The similar research was developed by Suyanto (2007) which proposed modified sentence scoring for LTM + Greedy algorithm. The modified sentence scoring by Suyanto is presented in Eq. (2). He addressed the issue that the sentence scoring by Zhang and Nakamura (2003) scored the long sentence with the low score.
3 Methodology
3.1 Preprocessing steps
In this study, the raw text corpus was collected from many sources, such as holy book translation, news, novel, dialog, monologue, and question sentences. The preprocessing steps of the raw text corpus are described as follows:
- 1.
Sentence segmentation: Split the sentences based on punctuation such as full stop (.), question mark (?), exclamation mark (!), and quotation marks (’ or ”).
- 2.
Number and symbol conversion: convert the number or symbol to words, for example, 123 becomes seratus dua puluh tiga (one hundred and twenty three) and symbol $ becomes dolar (dollar). We also delete the hypen symbol, for example, laki-laki (some men) becomes laki laki.
- 3.
Inspection of e: Check all letters e and adjust based on how to read. For example, meja (table) becomes m@ja.
Table 3 shows the detailed statistic of our mother sentence set. The preprocessing steps generate 115,489 sentences to become the mother sentence set. There are 6,225,794 triphones and 5,741,062 pentaphones which are appeared in the mother sentence set. Meanwhile, the number of distinct triphones and distinct pentaphones are 13,501 and 214,868, respectively. The number of distinct triphones or distinct pentaphones is the number without any duplication. For example, the number triphones in sentence makan malam are 11 triphones, i.e., [sil-m+a] [m-a+k] [a-k+a] [k-a+n] [a-n+sil] [n-sil+m] [sil-m+a] [m-a+l] [a-l+a] [l-a+m] [a-m+sil]. Triphone [sil-m+a] occurs two times. Thus, the number of distinct triphones are 10 triphones, i.e., [sil-m+a] [m-a+k] [a-k+a] [k-a+n] [a-n+sil] [n-sil+m] [m-a+l] [a-l+a] [l-a+m] [a-m+sil]. The example of pentaphones can be seen in Table 2.
3.2 Experimental design
The two-sentence scoring methods are applied to select the minimum sentence set from the mother sentence set. The first method was proposed by Zhang and Nakamura (2003) as shown in Eq. 1, the second method was proposed by Suyanto (2007) as shown in Eq. 2. The two-sentence scoring methods are evaluated on the LTM + Greedy algorithms. All the experiments run on physical memory (RAM) of 16 GB. Similar to the previous research (Zhang and Nakamura 2003), our experimental results are described in three points of view: the size of the generated sets, search analysis, and computation costs.
4 Experimental results
4.1 Size of the generated sets
Table 4 shows the results of the two methods. Both methods are applied on triphone and pentaphone units. In the number of sentences, LTM + Greedy by Suyanto produces a slightly smaller number of sentences than LTM + Greedy by Zhang in both triphones and pentaphones. In the triphone, LTM + Greedy by Suyanto and Zhang generate 3443 and 3531 sentences, respectively. Meanwhile in the pentaphone, LTM + Greedy by Suyanto and Zhang generate 35,816 and 36,798 sentences, respectively.

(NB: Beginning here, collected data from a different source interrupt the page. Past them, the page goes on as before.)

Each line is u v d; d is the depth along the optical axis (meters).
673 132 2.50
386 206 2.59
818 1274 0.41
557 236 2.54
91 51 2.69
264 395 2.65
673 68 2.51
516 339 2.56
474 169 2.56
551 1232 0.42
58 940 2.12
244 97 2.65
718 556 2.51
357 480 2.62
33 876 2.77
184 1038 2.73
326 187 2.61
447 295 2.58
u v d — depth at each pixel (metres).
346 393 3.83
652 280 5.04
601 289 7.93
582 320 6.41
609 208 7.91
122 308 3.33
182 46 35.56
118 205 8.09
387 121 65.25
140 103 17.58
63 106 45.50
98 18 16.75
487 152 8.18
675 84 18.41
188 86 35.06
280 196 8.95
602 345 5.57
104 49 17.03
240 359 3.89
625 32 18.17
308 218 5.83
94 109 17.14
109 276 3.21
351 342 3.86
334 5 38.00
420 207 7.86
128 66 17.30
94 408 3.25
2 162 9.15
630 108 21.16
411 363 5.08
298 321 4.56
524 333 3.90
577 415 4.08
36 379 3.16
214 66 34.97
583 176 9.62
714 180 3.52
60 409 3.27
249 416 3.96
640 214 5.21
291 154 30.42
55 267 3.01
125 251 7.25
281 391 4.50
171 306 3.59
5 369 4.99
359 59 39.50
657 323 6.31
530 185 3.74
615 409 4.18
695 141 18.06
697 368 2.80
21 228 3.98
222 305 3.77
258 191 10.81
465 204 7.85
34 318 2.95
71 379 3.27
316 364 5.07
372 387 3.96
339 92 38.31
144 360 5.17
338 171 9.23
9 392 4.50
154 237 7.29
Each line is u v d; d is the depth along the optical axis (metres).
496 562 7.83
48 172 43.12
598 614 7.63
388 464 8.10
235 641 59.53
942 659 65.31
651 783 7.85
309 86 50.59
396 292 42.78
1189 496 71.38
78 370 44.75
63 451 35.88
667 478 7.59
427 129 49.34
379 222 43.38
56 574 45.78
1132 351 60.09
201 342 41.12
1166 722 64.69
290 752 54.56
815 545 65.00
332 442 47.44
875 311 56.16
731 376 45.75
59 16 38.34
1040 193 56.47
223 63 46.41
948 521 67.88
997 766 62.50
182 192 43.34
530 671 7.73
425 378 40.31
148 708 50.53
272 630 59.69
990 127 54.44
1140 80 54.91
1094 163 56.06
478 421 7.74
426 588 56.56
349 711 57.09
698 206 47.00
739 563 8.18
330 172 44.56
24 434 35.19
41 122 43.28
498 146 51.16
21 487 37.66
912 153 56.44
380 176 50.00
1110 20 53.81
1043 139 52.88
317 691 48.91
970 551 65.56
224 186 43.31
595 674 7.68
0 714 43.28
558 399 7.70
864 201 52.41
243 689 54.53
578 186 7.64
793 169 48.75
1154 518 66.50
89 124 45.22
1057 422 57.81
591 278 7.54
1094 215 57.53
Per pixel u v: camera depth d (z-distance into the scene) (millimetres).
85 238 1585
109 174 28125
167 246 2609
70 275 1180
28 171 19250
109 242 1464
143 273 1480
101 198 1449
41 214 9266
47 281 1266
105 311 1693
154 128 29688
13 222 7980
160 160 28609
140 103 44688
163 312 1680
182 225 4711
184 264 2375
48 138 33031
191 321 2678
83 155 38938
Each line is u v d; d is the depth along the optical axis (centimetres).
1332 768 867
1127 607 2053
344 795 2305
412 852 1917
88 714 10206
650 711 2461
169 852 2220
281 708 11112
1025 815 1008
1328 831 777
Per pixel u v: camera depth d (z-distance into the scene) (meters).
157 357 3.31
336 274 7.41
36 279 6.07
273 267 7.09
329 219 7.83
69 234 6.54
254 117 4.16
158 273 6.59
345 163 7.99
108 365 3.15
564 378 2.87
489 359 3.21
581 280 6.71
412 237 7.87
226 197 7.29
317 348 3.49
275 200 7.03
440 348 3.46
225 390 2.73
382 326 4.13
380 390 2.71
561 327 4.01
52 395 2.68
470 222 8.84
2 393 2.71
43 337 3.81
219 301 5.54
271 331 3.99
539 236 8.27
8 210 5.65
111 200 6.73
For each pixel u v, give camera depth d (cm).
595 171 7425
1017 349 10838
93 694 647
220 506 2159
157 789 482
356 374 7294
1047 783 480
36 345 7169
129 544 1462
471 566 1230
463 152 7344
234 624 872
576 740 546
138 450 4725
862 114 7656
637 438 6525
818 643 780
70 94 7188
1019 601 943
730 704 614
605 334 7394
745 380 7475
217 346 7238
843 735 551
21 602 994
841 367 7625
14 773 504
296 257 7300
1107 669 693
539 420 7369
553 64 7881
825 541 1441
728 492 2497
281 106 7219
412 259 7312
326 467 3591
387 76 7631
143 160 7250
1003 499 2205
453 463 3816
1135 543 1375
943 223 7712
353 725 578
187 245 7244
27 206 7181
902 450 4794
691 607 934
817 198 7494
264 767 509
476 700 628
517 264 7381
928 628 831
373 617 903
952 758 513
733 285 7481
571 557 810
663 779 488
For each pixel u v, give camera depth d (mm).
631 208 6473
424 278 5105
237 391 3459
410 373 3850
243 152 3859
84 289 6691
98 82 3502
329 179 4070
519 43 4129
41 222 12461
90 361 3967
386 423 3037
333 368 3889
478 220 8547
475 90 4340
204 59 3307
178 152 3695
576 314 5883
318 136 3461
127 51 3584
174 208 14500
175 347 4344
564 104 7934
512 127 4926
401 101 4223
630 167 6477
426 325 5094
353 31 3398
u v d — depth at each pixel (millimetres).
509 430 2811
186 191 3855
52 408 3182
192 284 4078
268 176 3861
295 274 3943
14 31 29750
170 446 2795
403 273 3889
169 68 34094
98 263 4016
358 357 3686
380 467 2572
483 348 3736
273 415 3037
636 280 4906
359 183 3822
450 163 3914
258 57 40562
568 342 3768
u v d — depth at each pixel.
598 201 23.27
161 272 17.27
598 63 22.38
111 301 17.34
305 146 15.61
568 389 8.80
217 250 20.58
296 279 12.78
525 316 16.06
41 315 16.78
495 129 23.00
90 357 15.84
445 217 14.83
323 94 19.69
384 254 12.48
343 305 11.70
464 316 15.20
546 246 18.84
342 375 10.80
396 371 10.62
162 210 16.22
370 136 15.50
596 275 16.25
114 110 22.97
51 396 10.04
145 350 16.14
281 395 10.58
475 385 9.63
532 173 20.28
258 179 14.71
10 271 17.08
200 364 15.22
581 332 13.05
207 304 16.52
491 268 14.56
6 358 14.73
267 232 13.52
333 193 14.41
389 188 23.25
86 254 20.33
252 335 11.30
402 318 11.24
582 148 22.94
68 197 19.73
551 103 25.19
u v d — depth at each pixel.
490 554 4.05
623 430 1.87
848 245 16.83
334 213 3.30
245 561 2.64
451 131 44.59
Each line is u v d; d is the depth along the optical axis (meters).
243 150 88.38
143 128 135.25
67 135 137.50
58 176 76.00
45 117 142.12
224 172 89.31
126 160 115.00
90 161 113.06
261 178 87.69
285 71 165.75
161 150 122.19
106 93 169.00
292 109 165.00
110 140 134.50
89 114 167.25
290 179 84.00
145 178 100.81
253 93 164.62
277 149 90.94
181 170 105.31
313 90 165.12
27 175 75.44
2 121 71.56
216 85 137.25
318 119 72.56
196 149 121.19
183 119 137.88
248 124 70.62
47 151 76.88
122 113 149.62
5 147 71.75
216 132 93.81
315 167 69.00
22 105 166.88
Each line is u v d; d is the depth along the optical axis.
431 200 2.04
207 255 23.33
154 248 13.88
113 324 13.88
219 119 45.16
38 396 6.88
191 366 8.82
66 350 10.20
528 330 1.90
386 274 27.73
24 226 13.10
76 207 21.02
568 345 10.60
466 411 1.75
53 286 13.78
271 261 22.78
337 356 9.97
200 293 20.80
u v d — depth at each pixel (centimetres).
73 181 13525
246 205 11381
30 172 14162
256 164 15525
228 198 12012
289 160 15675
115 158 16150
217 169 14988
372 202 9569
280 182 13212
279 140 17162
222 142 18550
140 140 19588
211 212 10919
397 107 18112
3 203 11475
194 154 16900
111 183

In the number of words appear and the number of distinct words, LTM + Greedy by Zhang produces the fewer number in triphone and pentaphone. In the average number of the phoneme per sentence, the maximum number of the phoneme in a sentence, and the minimum number of the phoneme in a sentence, the two methods almost have a similar number. Based on the generated sentences from the both methods, LTM + Greedy by Suyanto is capable to select the minimum sentence set that contains large number of phonetic units.
From the seven parameters listed in Table 4, generally, the number of sentence and number of phone units can be used as the performance measure. The method performs best when generating the minimum number of sentence and have a large number of phoneme. The experiments show that LTM + Greedy by Suyanto generated the fewest number of sentence set in triphone and pentaphone units.
4.2 Search analysis
Figures 1 and 2 are used to analyze the search performance of the two methods in the triphone and pentaphone units, respectively. The performance of the two methods is almost similar. The two methods tend to select the sentences with the same number of token in each iteration.
4.3 Computation costs
We report the computational cost of each method in Table 5. The computational cost of LTM + Greedy by Zhang and Suyanto is not different to much. It means that the complexity of both methods is equally well by generate the minimum sentence set in seconds or minutes for triphone and pentaphone units.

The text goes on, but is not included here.